→ ASSIGNMENT
What is the count of lines below that include "time"? Reply with nothing else.
*** Block opens ***
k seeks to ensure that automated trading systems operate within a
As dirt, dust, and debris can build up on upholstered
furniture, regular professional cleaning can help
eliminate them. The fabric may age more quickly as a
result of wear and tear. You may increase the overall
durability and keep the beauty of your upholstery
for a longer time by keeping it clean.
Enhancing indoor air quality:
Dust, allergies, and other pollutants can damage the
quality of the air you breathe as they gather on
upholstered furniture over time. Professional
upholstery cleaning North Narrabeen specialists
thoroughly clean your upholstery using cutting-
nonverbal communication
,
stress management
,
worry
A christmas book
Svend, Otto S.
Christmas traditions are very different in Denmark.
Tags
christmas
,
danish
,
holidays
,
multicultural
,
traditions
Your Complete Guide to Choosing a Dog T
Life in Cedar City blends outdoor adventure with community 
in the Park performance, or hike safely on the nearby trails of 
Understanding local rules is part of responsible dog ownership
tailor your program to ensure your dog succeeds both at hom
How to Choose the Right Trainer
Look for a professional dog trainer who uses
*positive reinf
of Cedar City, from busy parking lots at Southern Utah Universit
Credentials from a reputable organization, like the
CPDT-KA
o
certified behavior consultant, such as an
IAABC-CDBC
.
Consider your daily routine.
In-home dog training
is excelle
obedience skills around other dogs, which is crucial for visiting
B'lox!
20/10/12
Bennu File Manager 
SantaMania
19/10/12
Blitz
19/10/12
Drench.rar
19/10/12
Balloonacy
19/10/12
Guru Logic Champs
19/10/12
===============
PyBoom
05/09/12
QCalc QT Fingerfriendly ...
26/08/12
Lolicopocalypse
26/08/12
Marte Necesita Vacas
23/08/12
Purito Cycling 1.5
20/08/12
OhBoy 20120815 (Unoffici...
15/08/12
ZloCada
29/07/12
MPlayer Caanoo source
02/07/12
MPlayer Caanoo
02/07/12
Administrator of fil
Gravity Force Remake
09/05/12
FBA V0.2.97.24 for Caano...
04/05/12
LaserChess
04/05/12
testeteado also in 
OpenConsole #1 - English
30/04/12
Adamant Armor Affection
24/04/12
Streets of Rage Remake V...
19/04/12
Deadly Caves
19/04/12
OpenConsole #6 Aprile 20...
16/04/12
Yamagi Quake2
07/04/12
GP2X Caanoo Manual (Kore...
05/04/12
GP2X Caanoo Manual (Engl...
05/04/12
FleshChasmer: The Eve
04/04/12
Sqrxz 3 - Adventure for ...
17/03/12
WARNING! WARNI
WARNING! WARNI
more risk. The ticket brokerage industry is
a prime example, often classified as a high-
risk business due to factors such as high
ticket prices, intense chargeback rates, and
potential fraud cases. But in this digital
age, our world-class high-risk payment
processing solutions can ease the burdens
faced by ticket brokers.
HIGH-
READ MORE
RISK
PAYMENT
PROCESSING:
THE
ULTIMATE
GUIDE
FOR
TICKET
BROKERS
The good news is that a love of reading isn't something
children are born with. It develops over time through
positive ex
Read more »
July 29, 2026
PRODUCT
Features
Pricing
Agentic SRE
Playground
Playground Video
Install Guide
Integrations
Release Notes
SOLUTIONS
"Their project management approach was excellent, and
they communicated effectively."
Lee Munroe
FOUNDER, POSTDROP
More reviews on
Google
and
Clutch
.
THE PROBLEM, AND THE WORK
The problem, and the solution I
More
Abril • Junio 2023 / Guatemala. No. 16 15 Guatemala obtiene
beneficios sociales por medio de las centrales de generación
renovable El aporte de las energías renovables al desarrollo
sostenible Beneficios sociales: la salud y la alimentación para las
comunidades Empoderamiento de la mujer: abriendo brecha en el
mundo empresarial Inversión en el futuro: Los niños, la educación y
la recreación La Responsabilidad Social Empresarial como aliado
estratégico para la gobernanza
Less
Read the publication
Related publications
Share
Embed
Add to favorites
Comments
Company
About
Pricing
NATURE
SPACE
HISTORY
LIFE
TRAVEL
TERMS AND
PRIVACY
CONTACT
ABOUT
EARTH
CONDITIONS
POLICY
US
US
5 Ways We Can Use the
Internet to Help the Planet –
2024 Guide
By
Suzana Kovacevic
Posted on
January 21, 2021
*** Block closes ***
→ COMPLETED EXERCISE
3